Fig. 4. In vivo tests of a wireless bioresorbable dual-stimulator in a rodent model.

a Surgical procedure for implantation. From left to right: an incision in the skin allows attachment of the stimulation cuffs to the sciatic nerve and tibial nerve branch; a subcutaneous pocket forms a point of insertion for the radio frequency (RF) harvester and its connection to the cuffs through serpentine traces; the R_x coil resides in the subcutaneous space; sutures and clips close the muscle and the skin, respectively; passing RF current through the $T_x$ coil activates stimulation. b Circuit and block diagram of the system. c Changes in minimum input power required to achieve maximum CMAP amplitude and (d) normalized changes in CMAP amplitude under the lowest RF power to the $T_x$ coil (2 W), for n = 3. R_x = receiver. $T_x$= transmission.

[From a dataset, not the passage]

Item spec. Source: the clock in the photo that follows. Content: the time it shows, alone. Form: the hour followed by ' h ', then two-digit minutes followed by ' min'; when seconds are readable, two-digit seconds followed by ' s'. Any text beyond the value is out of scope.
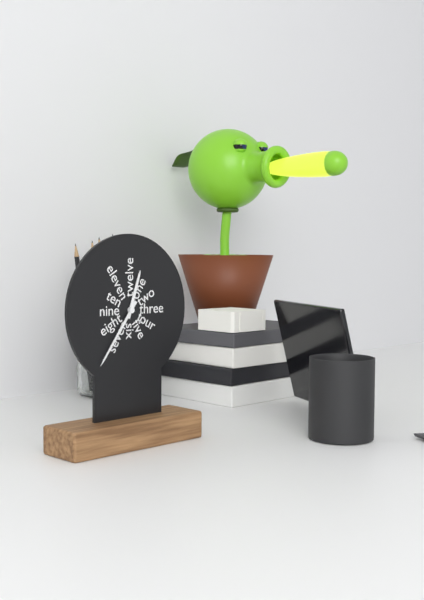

Fig. 5. Effects of dual electrical stimulation on preventing muscle atrophy during the early stages of nerve injury.

a Schematic of ultrasound acquisition and representative ultrasound image of the LG in cross-section. TIB Tibia. [Created with Biorender.com]. b Normalized ultrasound CSA of ipsilateral LG muscle to contralateral 1 week after injury. SHAM (n = 8); PROX (n = 7); DUAL (n = 6). n= biologically independent animals. c Muscle fiber CSA of MG 2 weeks post-injury. SHAM (n = 10); PROX (n = 9); DUAL (n = 8). n biologically independent animals. A one-way ANOVA with Fisher’s LSD post hoc was used to determine the effect of treatment. Data were expressed as mean ± SEM. CSA cross-sectional area, LG lateral gastrocnemius, MG medial gastrocnemius. SHAM no stimulation using a sham device model, PROX stimulation of only the proximal sciatic nerve, DUAL stimulation of both the proximal sciatic nerve and the distal tibial nerve.

Fig. 6. Effects of proximal and dual electrical stimulation on muscle reinnervation 6 weeks after injury.

a Ultrasound CSA of ipsilateral LG normalized to the contralateral at 6 weeks. SHAM (n = 12); PROX (n = 11); DUAL (n = 11). n biologically independent animals. b Muscle fiber CSA of MG 6 weeks post-injury, plus example images of MG sections stained with Hematoxylin and Eosin (H&E) for each treatment. Scale bars, 30 µm. SHAM (n = 12); PROX (n = 11); DUAL (n = 11). n biologically independent animals. c Representative 6-week CMAP traces (bottom, colored waveform) are baseline traces (top, black waveform) for each treatment. Scale bar, 2 mv (vertical), 0.2 ms (horizontal). d CMAP amplitude of LG 6 weeks after injury, normalized to baseline values. SHAM (n = 10); PROX (n = 11); DUAL (n = 11). n biologically independent animals. e Percentage of small, angulated muscle fibers (less than 250 μm²) in MG 6 weeks post-injury. SHAM (n = 12); PROX (n = 11); DUAL (n = 10). n biologically independent animals. A one-way ANOVA with Fisher’s LSD post hoc was used to determine the effect of treatment. Data were expressed as mean ± SEM. CSA cross-sectional area. LG lateral gastrocnemius, MG medial gastrocnemius, CMAP compound muscle action potential. SHAM no stimulation using a sham device model. PROX stimulation of only the proximal sciatic nerve. DUAL stimulation of both the proximal sciatic nerve and the distal tibial nerve.